--- START OF DATASET CONTENT ---

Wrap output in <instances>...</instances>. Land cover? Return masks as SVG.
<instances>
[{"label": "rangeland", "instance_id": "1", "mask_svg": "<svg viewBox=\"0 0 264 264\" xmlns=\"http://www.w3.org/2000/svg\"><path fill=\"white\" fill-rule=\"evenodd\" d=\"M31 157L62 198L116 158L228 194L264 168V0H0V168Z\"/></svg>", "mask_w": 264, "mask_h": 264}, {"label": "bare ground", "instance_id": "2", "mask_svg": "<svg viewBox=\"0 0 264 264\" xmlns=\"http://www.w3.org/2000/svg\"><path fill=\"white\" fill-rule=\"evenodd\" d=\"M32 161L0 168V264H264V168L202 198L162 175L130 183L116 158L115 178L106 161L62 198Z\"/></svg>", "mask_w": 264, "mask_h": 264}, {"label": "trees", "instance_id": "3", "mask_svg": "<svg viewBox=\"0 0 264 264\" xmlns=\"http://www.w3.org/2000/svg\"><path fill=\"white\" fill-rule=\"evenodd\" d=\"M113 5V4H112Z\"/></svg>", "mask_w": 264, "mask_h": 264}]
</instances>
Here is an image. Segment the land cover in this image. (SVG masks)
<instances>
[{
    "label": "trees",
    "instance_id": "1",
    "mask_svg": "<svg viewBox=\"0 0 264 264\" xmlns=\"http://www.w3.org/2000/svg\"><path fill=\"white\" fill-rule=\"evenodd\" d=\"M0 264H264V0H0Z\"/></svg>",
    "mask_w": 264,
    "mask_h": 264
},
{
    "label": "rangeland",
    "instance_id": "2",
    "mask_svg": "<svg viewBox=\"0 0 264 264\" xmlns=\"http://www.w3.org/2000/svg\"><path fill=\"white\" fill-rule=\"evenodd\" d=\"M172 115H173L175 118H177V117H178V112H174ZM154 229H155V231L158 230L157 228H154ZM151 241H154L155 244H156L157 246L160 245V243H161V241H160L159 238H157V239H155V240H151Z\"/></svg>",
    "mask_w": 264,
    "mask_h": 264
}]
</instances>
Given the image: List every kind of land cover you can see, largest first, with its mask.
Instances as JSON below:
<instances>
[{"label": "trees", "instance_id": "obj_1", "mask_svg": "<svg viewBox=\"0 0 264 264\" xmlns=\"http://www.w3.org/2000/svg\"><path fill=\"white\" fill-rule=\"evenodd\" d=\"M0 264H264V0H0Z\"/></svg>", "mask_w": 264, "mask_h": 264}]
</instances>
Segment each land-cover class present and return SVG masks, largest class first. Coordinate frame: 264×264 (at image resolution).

--- END OF DATASET CONTENT ---

§ **STATED TASK**
Return every entry verbatim.

§ **FULL SOLUTION**
Wrap output in <instances>...</instances>. Land cover? Return masks as SVG.
<instances>
[{"label": "rangeland", "instance_id": "1", "mask_svg": "<svg viewBox=\"0 0 264 264\" xmlns=\"http://www.w3.org/2000/svg\"><path fill=\"white\" fill-rule=\"evenodd\" d=\"M31 157L62 198L116 158L228 194L264 168V0H0V168Z\"/></svg>", "mask_w": 264, "mask_h": 264}, {"label": "bare ground", "instance_id": "2", "mask_svg": "<svg viewBox=\"0 0 264 264\" xmlns=\"http://www.w3.org/2000/svg\"><path fill=\"white\" fill-rule=\"evenodd\" d=\"M32 161L0 168V264H264V168L202 198L162 175L130 183L116 158L115 178L106 161L62 198Z\"/></svg>", "mask_w": 264, "mask_h": 264}, {"label": "trees", "instance_id": "3", "mask_svg": "<svg viewBox=\"0 0 264 264\" xmlns=\"http://www.w3.org/2000/svg\"><path fill=\"white\" fill-rule=\"evenodd\" d=\"M113 5V4H112Z\"/></svg>", "mask_w": 264, "mask_h": 264}]
</instances>
Here is an image. Segment the land cover in this image. (SVG masks)
<instances>
[{
    "label": "trees",
    "instance_id": "1",
    "mask_svg": "<svg viewBox=\"0 0 264 264\" xmlns=\"http://www.w3.org/2000/svg\"><path fill=\"white\" fill-rule=\"evenodd\" d=\"M0 264H264V0H0Z\"/></svg>",
    "mask_w": 264,
    "mask_h": 264
},
{
    "label": "rangeland",
    "instance_id": "2",
    "mask_svg": "<svg viewBox=\"0 0 264 264\" xmlns=\"http://www.w3.org/2000/svg\"><path fill=\"white\" fill-rule=\"evenodd\" d=\"M172 115H173L175 118H177V117H178V112H174ZM154 229H155V231L158 230L157 228H154ZM151 241H154L155 244H156L157 246L160 245V243H161V241H160L159 238H157V239H155V240H151Z\"/></svg>",
    "mask_w": 264,
    "mask_h": 264
}]
</instances>
Given the image: List every kind of land cover you can see, largest first, with its mask.
Instances as JSON below:
<instances>
[{"label": "trees", "instance_id": "obj_1", "mask_svg": "<svg viewBox=\"0 0 264 264\" xmlns=\"http://www.w3.org/2000/svg\"><path fill=\"white\" fill-rule=\"evenodd\" d=\"M0 264H264V0H0Z\"/></svg>", "mask_w": 264, "mask_h": 264}]
</instances>
Segment each land-cover class present and return SVG masks, largest class first. Coordinate frame: 264×264 (at image resolution).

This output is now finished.